__WHAT THE TASK REQUIRES__:
For every entry, reproduce the wording exactly and omit any image it holds.

**** PROVIDED RECORDS

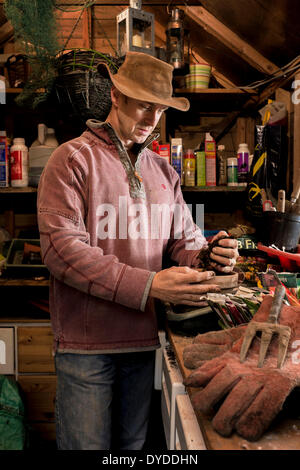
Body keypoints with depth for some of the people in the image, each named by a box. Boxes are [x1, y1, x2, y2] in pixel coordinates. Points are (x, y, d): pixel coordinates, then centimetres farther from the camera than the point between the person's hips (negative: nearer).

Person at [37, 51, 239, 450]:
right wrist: (148, 286, -24)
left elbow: (184, 241, 12)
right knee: (87, 444, 7)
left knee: (133, 444, 19)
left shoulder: (163, 171, 12)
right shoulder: (72, 159, -6)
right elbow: (61, 249, -17)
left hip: (143, 338, 5)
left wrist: (211, 257, -13)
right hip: (85, 342, -5)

********

__TASK ANSWER__:
Body keypoints with depth for some of the people in the image, each named by a box. Boxes are [x1, y1, x2, y2] in pixel coordinates. Points are (x, y, d): pixel coordinates, then centimetres farther from the camera than the point between the person's hips (negative: nearer).

Person at [37, 51, 239, 450]:
right wrist: (148, 286, -24)
left elbow: (184, 241, 12)
right knee: (87, 444, 7)
left knee: (133, 444, 19)
left shoulder: (163, 171, 12)
right shoulder: (72, 159, -6)
right elbow: (61, 249, -17)
left hip: (143, 338, 5)
left wrist: (211, 257, -13)
right hip: (85, 342, -5)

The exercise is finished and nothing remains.